Stop me if you have read this before: Kaitlyn thrives when her routine is kept. I’ll put that in writing again, Kaitlyn thrives when her routine is kept.
Now, when I write “routine,” I do not just mean keeping her on the same schedule all the time. Yes, that is part of it, but only a part, not the entire meaning. Kaitlyn’s routine also includes her manners and her discipline. By that, I mean that she responds so much better when not only her schedule is maintained, but also when there is a consistent delivery of disciplinary expectations and consistent expectations of appropriate behavior in regards to her manners and overall demeanor. And Amber and I strive to maintain a consistent approach, and we are successful most of the time.
Now, I know that some people, maybe even a lot of people, may disagree with our parenting style and approach. I get that, and I am fine with that. People can disagree all they want, but really are only doing so in a vacuum of interaction that lasts at best a few days; most are short in duration but long in advice. While we know not everyone will agree with our style and approach, I would think that at the very least, there would be some respect shown. This is not always the case, and I do not understand that at all.
When we take Kaitlyn out of her comfort zone for any length of time, there is work to do for us when we get home. That is natural, and does not include any deprogramming that may occur while we are away. And it is the deprogramming that makes our return home often be a multiple day battle to get Kaitlyn back on track. I highly doubt that there is ever any intentional undermining of our parenting, but the end result is the same. When Kaitlyn is shown or told that certain rules do not apply or too much latitude is given, she takes it way to the extreme. In her Aspie mind, all of the rules are now null and void, and she can do whatever she wants. Not the case.
Parenting is always full of challenges, and parenting a child with Asperger’s requires the total of both my energy and Amber’s on a daily basis, and then some. Sometimes, we start the day behind on energy because we are that mentally worn out from the day before. Like tomorrow, we will be behind in the count to start, and it will probably be Thursday before we get to even; that is the result of just being out of routine for three days. Strive and thrive.
From the very first day Amber and I even tackled the idea of starting a family, one thing we agreed on is that any kids we had would be raised with a reasonable amount of discipline and be taught proper manners. We talked about the importance of “yes sir” and “yes ma’am,” “please” and “thank you.” Those things were important then, and remain so today.
As soon as we reached a point where Kaitlyn understood our instructions, we started to inject our agreed-upon approach. We were met with some resistance from those that thought maybe we were too hard on her, but we did not relent. Manners and discipline were going to be the foundation for raising Kaitlyn.
If she did something she was not supposed to do, she was punished accordingly. That was our across the board approach, and we saw the results in the way that she interacted with people. Yes, she was shy and reserved, but when she warmed up to someone, she was always polite.
Our approach changed somewhat after her diagnosis. The more we learned about Asperger’s, the more we adjusted our parenting style. We learned about the behaviors exhibited by people with Asperger’s, the more we continued to adjust.

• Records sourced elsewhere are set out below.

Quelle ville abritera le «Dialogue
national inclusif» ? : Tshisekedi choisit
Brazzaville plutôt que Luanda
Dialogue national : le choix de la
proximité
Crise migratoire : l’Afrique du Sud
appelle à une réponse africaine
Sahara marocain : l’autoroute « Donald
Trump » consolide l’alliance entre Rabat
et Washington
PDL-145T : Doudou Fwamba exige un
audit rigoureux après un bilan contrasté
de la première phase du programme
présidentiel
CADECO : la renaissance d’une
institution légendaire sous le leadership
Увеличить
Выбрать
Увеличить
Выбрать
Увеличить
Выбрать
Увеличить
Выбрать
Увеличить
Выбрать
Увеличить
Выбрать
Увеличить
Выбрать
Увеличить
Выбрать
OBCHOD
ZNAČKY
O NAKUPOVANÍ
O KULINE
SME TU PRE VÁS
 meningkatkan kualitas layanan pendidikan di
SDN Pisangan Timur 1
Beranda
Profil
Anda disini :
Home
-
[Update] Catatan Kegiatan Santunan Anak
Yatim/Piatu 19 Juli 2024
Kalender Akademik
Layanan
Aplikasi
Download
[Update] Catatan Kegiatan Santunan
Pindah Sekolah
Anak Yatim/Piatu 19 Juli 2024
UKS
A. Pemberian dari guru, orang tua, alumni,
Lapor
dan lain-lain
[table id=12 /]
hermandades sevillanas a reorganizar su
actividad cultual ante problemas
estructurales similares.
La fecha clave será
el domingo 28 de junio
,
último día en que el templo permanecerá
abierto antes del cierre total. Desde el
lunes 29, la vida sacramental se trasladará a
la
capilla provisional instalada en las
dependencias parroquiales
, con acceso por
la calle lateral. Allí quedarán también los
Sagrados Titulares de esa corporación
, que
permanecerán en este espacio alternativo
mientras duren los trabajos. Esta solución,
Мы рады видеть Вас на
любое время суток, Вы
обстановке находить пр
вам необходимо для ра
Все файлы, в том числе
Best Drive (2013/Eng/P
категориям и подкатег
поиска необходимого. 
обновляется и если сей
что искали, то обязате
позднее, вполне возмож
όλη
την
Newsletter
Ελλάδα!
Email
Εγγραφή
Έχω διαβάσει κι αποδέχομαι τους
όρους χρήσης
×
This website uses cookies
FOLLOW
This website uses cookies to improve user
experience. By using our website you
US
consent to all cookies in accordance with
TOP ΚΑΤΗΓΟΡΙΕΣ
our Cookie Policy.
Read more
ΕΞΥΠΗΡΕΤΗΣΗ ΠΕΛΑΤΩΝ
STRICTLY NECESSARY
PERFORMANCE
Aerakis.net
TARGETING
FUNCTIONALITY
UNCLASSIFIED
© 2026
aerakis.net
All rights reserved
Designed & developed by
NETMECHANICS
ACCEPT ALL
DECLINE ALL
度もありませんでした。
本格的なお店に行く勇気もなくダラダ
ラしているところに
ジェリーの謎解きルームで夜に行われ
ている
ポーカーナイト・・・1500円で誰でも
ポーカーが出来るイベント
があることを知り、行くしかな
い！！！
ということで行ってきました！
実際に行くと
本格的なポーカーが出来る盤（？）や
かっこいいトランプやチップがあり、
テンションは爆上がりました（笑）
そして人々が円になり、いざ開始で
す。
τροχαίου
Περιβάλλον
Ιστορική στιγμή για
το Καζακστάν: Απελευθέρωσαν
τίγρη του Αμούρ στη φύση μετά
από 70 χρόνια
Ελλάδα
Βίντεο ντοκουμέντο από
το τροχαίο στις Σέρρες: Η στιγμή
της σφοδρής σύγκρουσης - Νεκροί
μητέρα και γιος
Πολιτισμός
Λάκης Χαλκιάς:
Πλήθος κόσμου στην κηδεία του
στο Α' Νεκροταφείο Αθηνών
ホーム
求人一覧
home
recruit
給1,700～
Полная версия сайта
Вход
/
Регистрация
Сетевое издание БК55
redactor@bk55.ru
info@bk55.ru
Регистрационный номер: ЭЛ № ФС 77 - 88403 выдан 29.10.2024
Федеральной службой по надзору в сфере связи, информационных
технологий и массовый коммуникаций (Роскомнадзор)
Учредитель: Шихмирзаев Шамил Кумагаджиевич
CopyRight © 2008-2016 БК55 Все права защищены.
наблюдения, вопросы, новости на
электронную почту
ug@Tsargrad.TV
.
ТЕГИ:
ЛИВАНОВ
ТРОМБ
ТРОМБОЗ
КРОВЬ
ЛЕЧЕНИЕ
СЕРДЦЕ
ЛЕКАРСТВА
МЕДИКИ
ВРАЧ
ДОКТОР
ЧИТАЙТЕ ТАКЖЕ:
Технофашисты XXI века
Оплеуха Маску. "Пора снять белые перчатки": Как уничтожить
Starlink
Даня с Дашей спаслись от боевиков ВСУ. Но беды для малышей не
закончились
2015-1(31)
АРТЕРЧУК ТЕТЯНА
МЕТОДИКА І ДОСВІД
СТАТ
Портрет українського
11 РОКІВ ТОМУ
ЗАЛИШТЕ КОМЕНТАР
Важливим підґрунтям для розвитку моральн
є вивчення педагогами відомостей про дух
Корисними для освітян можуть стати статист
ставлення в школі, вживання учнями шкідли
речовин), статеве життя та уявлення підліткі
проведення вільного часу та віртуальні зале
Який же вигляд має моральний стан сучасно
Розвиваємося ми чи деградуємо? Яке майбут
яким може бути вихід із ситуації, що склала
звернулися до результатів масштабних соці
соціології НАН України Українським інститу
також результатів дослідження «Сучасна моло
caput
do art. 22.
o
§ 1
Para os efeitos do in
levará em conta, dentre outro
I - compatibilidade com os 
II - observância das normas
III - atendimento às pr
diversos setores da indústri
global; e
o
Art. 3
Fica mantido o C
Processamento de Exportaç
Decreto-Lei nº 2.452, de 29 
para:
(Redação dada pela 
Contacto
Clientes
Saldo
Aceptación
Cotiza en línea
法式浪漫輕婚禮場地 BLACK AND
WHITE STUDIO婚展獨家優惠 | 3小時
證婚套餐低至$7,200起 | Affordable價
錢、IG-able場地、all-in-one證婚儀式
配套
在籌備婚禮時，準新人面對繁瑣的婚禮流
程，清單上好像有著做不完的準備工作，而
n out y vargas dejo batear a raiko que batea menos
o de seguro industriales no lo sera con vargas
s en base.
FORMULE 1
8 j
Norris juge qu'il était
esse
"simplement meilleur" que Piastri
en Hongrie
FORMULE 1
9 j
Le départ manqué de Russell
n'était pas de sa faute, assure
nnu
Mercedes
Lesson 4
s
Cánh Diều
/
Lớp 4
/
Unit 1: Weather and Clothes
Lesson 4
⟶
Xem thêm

Today, we approach each occurrence in a completely different way. We know now that Kaitlyn is not openly defying us because she wants to, she is responding the only way that she knows how. We know that there is something in the way that she is wired that does not allow her to always take what she has learned today and apply it tomorrow. There are times where we fight the same battle with her on what seems like a daily basis. But we know that these battles are not being fought because she is a bad kid; in fact, we regularly receive compliments about her manners and her behavior. Kaitlyn has never been one of those kids (and we all know them) that had too many meltdowns in public, or misbehaved to a point where she has disturbed others at a restaurant. Yes, those times have happened, but they are infrequent. She usually saves her meltdowns, etc., for home, or for when she has a private audience of family or friends.
I can honestly say that our approach to how we handle things with Kaitlyn is very different from the approach we employed a year ago. I know that I have let more things slide than I would have in the past, chalking them up to her Asperger’s. Of course, we are careful to evaluate what can be attributed to Asperger’s, and what is just her being a kid. It is the times where she is just being a kid that we have the flexibility to be a little more stern with her; the stuff that can be attributed to her Asperger’s is generally brushed aside. Amber and I have grown and will continue to grow as parents. I cannot wait until I can write the one-year update post to share where we were and where we are at that time. I know that the last 6 months or so have taught Amber and I so much, and we are better parents for what we have learned. Our approach is different today, but the foundation remains the same…we expect Kaitlyn to be well-mannered and show appropriate levels of respect for instructions from adults.